Hardware design source files:
◆ ◆ ◆ ◆ ◆

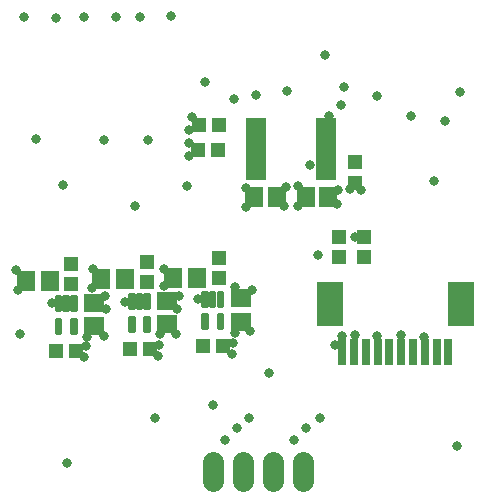
<source format=gbr>
G04 EAGLE Gerber RS-274X export*
G75*
%MOMM*%
%FSLAX34Y34*%
%LPD*%
%INSoldermask Top*%
%IPPOS*%
%AMOC8*
5,1,8,0,0,1.08239X$1,22.5*%
G01*
%ADD10R,0.763200X2.233200*%
%ADD11R,2.183200X3.763200*%
%ADD12C,1.819200*%
%ADD13R,1.678200X0.653200*%
%ADD14R,1.503200X1.703200*%
%ADD15R,1.303200X1.203200*%
%ADD16R,1.203200X1.303200*%
%ADD17R,1.503200X1.803200*%
%ADD18C,0.301600*%
%ADD19R,1.803200X1.503200*%
%ADD20C,0.813200*%


D10*
X287743Y126927D03*
X297743Y126927D03*
X307743Y126927D03*
X317743Y126927D03*
X327743Y126927D03*
X337743Y126927D03*
X347743Y126927D03*
X357743Y126927D03*
X367743Y126927D03*
X377743Y126927D03*
D11*
X277143Y167577D03*
X388343Y167577D03*
D12*
X254205Y33480D02*
X254205Y17320D01*
X228805Y17320D02*
X228805Y33480D01*
X203405Y33480D02*
X203405Y17320D01*
X178005Y17320D02*
X178005Y33480D01*
D13*
X273887Y276074D03*
X273887Y282574D03*
X273887Y289074D03*
X273887Y295574D03*
X273887Y302074D03*
X273887Y308574D03*
X273887Y315074D03*
X273887Y321574D03*
X215127Y321574D03*
X215127Y315074D03*
X215127Y308574D03*
X215127Y302074D03*
X215127Y295574D03*
X215127Y289074D03*
X215127Y282574D03*
X215127Y276074D03*
D14*
X275847Y258350D03*
X256847Y258350D03*
X213405Y258232D03*
X232405Y258232D03*
D15*
X284980Y207335D03*
X284980Y224335D03*
X306461Y207380D03*
X306461Y224380D03*
D16*
X182719Y298174D03*
X165719Y298174D03*
X183223Y319251D03*
X166223Y319251D03*
D15*
X298343Y287234D03*
X298343Y270234D03*
D17*
X164603Y189498D03*
X144603Y189498D03*
D18*
X183059Y176987D02*
X183059Y166071D01*
X183059Y176987D02*
X186075Y176987D01*
X186075Y166071D01*
X183059Y166071D01*
X183059Y168936D02*
X186075Y168936D01*
X186075Y171801D02*
X183059Y171801D01*
X183059Y174666D02*
X186075Y174666D01*
X176559Y176987D02*
X176559Y166071D01*
X176559Y176987D02*
X179575Y176987D01*
X179575Y166071D01*
X176559Y166071D01*
X176559Y168936D02*
X179575Y168936D01*
X179575Y171801D02*
X176559Y171801D01*
X176559Y174666D02*
X179575Y174666D01*
X170059Y176987D02*
X170059Y166071D01*
X170059Y176987D02*
X173075Y176987D01*
X173075Y166071D01*
X170059Y166071D01*
X170059Y168936D02*
X173075Y168936D01*
X173075Y171801D02*
X170059Y171801D01*
X170059Y174666D02*
X173075Y174666D01*
X170059Y157787D02*
X170059Y146871D01*
X170059Y157787D02*
X173075Y157787D01*
X173075Y146871D01*
X170059Y146871D01*
X170059Y149736D02*
X173075Y149736D01*
X173075Y152601D02*
X170059Y152601D01*
X170059Y155466D02*
X173075Y155466D01*
X183059Y157787D02*
X183059Y146871D01*
X183059Y157787D02*
X186075Y157787D01*
X186075Y146871D01*
X183059Y146871D01*
X183059Y149736D02*
X186075Y149736D01*
X186075Y152601D02*
X183059Y152601D01*
X183059Y155466D02*
X186075Y155466D01*
D19*
X202289Y152147D03*
X202289Y172147D03*
D15*
X183515Y206252D03*
X183515Y189252D03*
D16*
X169957Y132157D03*
X186957Y132157D03*
D17*
X103893Y188320D03*
X83893Y188320D03*
D18*
X121164Y174663D02*
X121164Y163747D01*
X121164Y174663D02*
X124180Y174663D01*
X124180Y163747D01*
X121164Y163747D01*
X121164Y166612D02*
X124180Y166612D01*
X124180Y169477D02*
X121164Y169477D01*
X121164Y172342D02*
X124180Y172342D01*
X114664Y174663D02*
X114664Y163747D01*
X114664Y174663D02*
X117680Y174663D01*
X117680Y163747D01*
X114664Y163747D01*
X114664Y166612D02*
X117680Y166612D01*
X117680Y169477D02*
X114664Y169477D01*
X114664Y172342D02*
X117680Y172342D01*
X108164Y174663D02*
X108164Y163747D01*
X108164Y174663D02*
X111180Y174663D01*
X111180Y163747D01*
X108164Y163747D01*
X108164Y166612D02*
X111180Y166612D01*
X111180Y169477D02*
X108164Y169477D01*
X108164Y172342D02*
X111180Y172342D01*
X108164Y155463D02*
X108164Y144547D01*
X108164Y155463D02*
X111180Y155463D01*
X111180Y144547D01*
X108164Y144547D01*
X108164Y147412D02*
X111180Y147412D01*
X111180Y150277D02*
X108164Y150277D01*
X108164Y153142D02*
X111180Y153142D01*
X121164Y155463D02*
X121164Y144547D01*
X121164Y155463D02*
X124180Y155463D01*
X124180Y144547D01*
X121164Y144547D01*
X121164Y147412D02*
X124180Y147412D01*
X124180Y150277D02*
X121164Y150277D01*
X121164Y153142D02*
X124180Y153142D01*
D19*
X139176Y150097D03*
X139176Y170097D03*
D15*
X122319Y202936D03*
X122319Y185936D03*
D16*
X107723Y129421D03*
X124723Y129421D03*
D17*
X40141Y187246D03*
X20141Y187246D03*
D18*
X59124Y173187D02*
X59124Y162271D01*
X59124Y173187D02*
X62140Y173187D01*
X62140Y162271D01*
X59124Y162271D01*
X59124Y165136D02*
X62140Y165136D01*
X62140Y168001D02*
X59124Y168001D01*
X59124Y170866D02*
X62140Y170866D01*
X52624Y173187D02*
X52624Y162271D01*
X52624Y173187D02*
X55640Y173187D01*
X55640Y162271D01*
X52624Y162271D01*
X52624Y165136D02*
X55640Y165136D01*
X55640Y168001D02*
X52624Y168001D01*
X52624Y170866D02*
X55640Y170866D01*
X46124Y173187D02*
X46124Y162271D01*
X46124Y173187D02*
X49140Y173187D01*
X49140Y162271D01*
X46124Y162271D01*
X46124Y165136D02*
X49140Y165136D01*
X49140Y168001D02*
X46124Y168001D01*
X46124Y170866D02*
X49140Y170866D01*
X46124Y153987D02*
X46124Y143071D01*
X46124Y153987D02*
X49140Y153987D01*
X49140Y143071D01*
X46124Y143071D01*
X46124Y145936D02*
X49140Y145936D01*
X49140Y148801D02*
X46124Y148801D01*
X46124Y151666D02*
X49140Y151666D01*
X59124Y153987D02*
X59124Y143071D01*
X59124Y153987D02*
X62140Y153987D01*
X62140Y143071D01*
X59124Y143071D01*
X59124Y145936D02*
X62140Y145936D01*
X62140Y148801D02*
X59124Y148801D01*
X59124Y151666D02*
X62140Y151666D01*
D19*
X77290Y148363D03*
X77290Y168363D03*
D15*
X58390Y201415D03*
X58390Y184415D03*
D16*
X45140Y127728D03*
X62140Y127728D03*
D20*
X374789Y322720D03*
X387164Y346805D03*
X288869Y350851D03*
X317005Y343873D03*
X196502Y340848D03*
X215081Y344057D03*
X284135Y263590D03*
X283767Y252266D03*
X294263Y264511D03*
X303602Y263628D03*
X206702Y249503D03*
X86088Y140679D03*
X72093Y139851D03*
X146855Y142153D03*
X133873Y141600D03*
X209725Y144158D03*
X197154Y143204D03*
X70451Y131490D03*
X69320Y122155D03*
X132923Y132535D03*
X131516Y122945D03*
X195069Y134389D03*
X194046Y124799D03*
X287776Y140463D03*
X281741Y132578D03*
X157851Y303751D03*
X158010Y292613D03*
X206066Y265326D03*
X18010Y410333D03*
X45081Y409891D03*
X69389Y410443D03*
X96128Y410112D03*
X116900Y410001D03*
X143087Y410885D03*
X276401Y326288D03*
X260288Y284950D03*
X250068Y267088D03*
X250621Y250240D03*
X240262Y266858D03*
X238835Y250424D03*
X11892Y196150D03*
X13235Y179143D03*
X76941Y196767D03*
X76275Y180873D03*
X86946Y174443D03*
X87377Y162868D03*
X148144Y162960D03*
X149525Y174192D03*
X137096Y182478D03*
X136635Y197393D03*
X103809Y168942D03*
X41893Y167839D03*
X165304Y171513D03*
X211530Y179300D03*
X197336Y181602D03*
X298876Y140847D03*
X317621Y140427D03*
X337822Y140738D03*
X357332Y139667D03*
X160431Y325890D03*
X158310Y314851D03*
X225366Y109149D03*
X385196Y46874D03*
X129067Y70980D03*
X178554Y81694D03*
X54837Y32812D03*
X15381Y141960D03*
X51493Y268519D03*
X112349Y250439D03*
X156486Y267180D03*
X171198Y355570D03*
X273376Y378152D03*
X345740Y326777D03*
X286890Y336151D03*
X365802Y271198D03*
X241310Y347634D03*
X267487Y209077D03*
X298498Y224369D03*
X123761Y306133D03*
X85945Y306362D03*
X28904Y306931D03*
X208995Y71086D03*
X269259Y70843D03*
X198934Y62326D03*
X257148Y62097D03*
X188621Y52473D03*
X246605Y52473D03*
M02*

</source>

◆ ◆ ◆ ◆ ◆

• [WORK TO COMPLETE]: When the line with "X143087Y410885D03*" is reached in the data above, begin copying, and stop after the line with "X51493Y268519D03*"; copy each line exactly, both ends included.

• [FINISHED TASK]:
X143087Y410885D03*
X276401Y326288D03*
X260288Y284950D03*
X250068Y267088D03*
X250621Y250240D03*
X240262Y266858D03*
X238835Y250424D03*
X11892Y196150D03*
X13235Y179143D03*
X76941Y196767D03*
X76275Y180873D03*
X86946Y174443D03*
X87377Y162868D03*
X148144Y162960D03*
X149525Y174192D03*
X137096Y182478D03*
X136635Y197393D03*
X103809Y168942D03*
X41893Y167839D03*
X165304Y171513D03*
X211530Y179300D03*
X197336Y181602D03*
X298876Y140847D03*
X317621Y140427D03*
X337822Y140738D03*
X357332Y139667D03*
X160431Y325890D03*
X158310Y314851D03*
X225366Y109149D03*
X385196Y46874D03*
X129067Y70980D03*
X178554Y81694D03*
X54837Y32812D03*
X15381Y141960D03*
X51493Y268519D03*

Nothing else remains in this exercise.